Author: Elizabeth Heffelfinger
Publisher: Peter Lang
Release Date: 2011
Genre: Performing Arts
To date, no text exists that focuses exclusively on the concept of postcolonial film as a framework for identifying films produced within and outside of various formerly colonized nations, nor is there a scholarly text that addresses pedagogical issues about and frameworks for teaching such films. This book borrows from and respects various forms of categorization – intercultural, global, third, and accented – while simultaneously seeking to make manifest an alternate space of signification.

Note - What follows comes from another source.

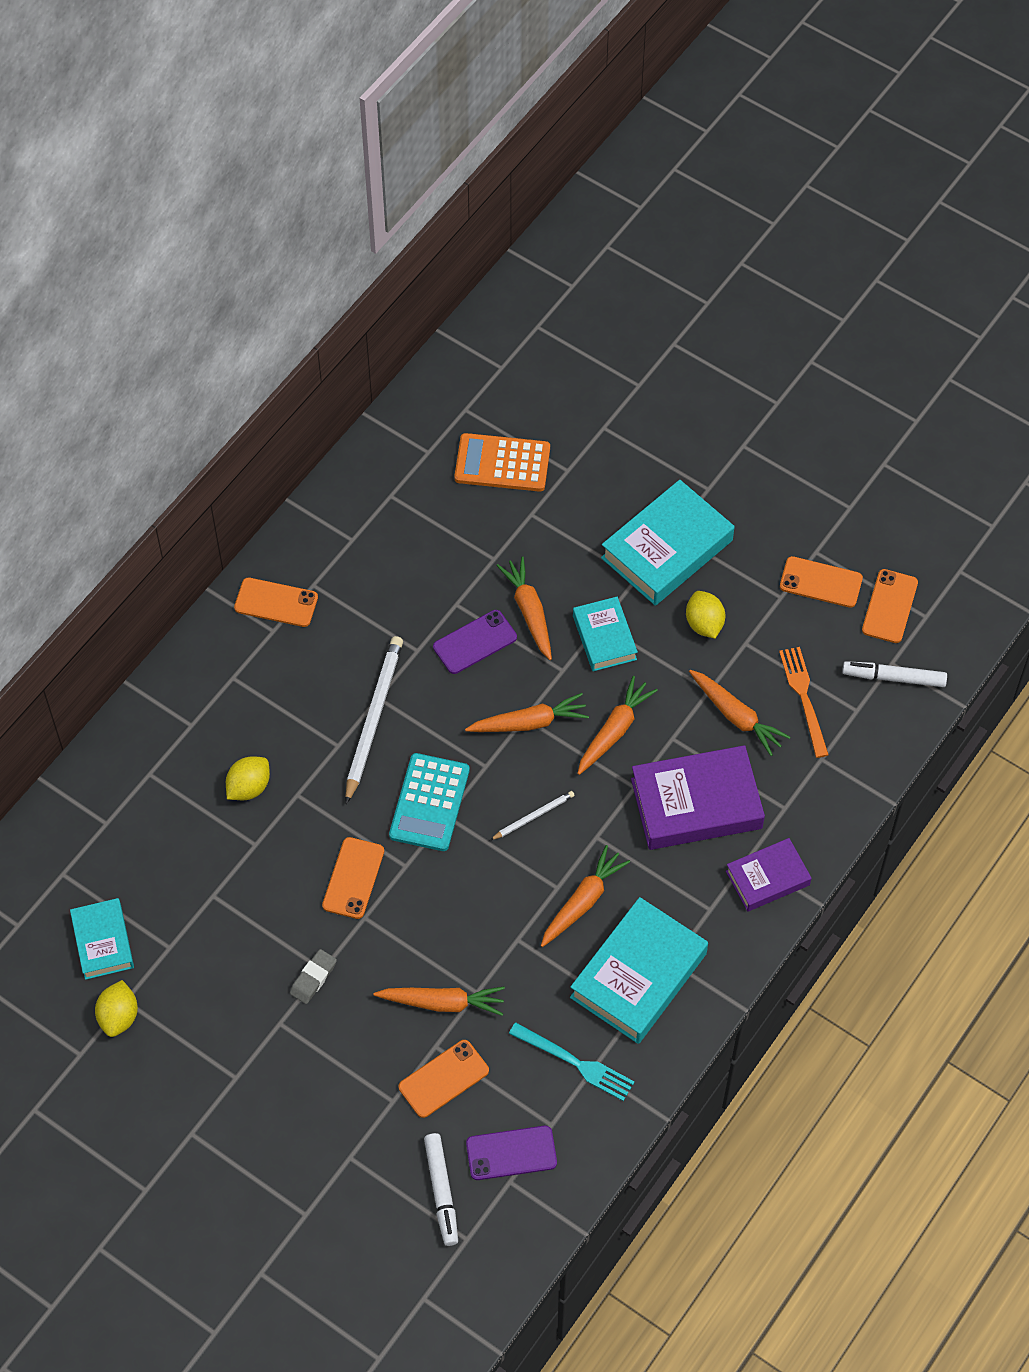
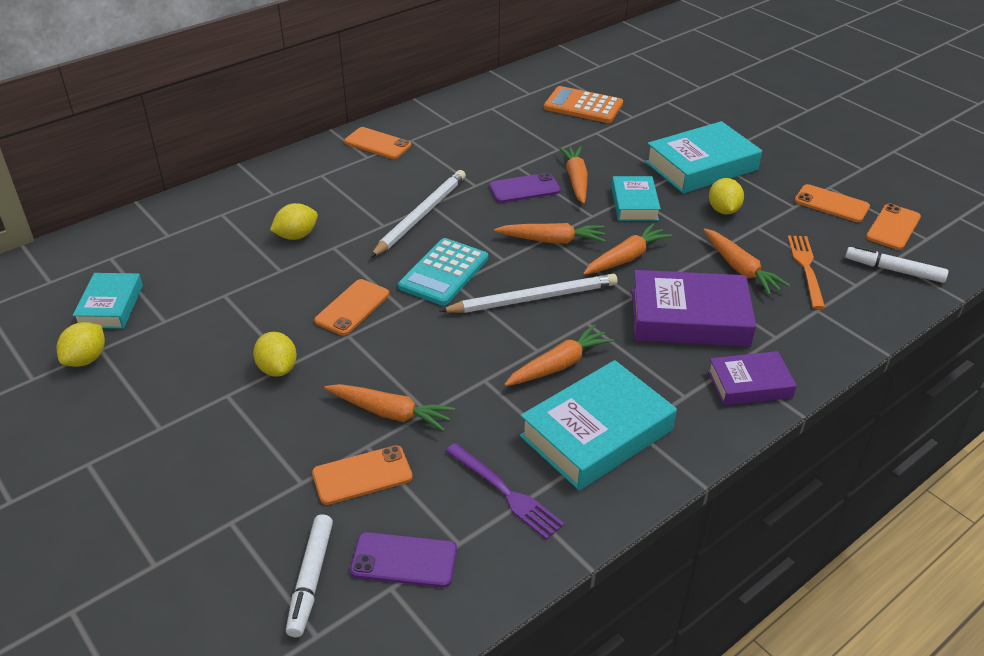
camera: 15 degrees right, 20 degrees down
(313, 978) = (277, 368): grey eraser -> yellow lemon
(533, 816) = (533, 298): white pencil -> white pencil, size x1.99
(575, 1063) = (505, 492): turquoise fork -> purple fork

What feels like a mainstream approach is pedagogically necessary in terms of access, both financial and physical, to the films discussed herein, given that this text proposes models for teaching these works at the university and secondary levels. The focus of this work is therefore twofold: to provide the methodology to read and teach postcolonial film, and also to provide analyses in which scholars and teachers can explore the ways that the films examined herein work to further and complicate our understanding of «postcolonial» as a fraught and evolving theoretical stance.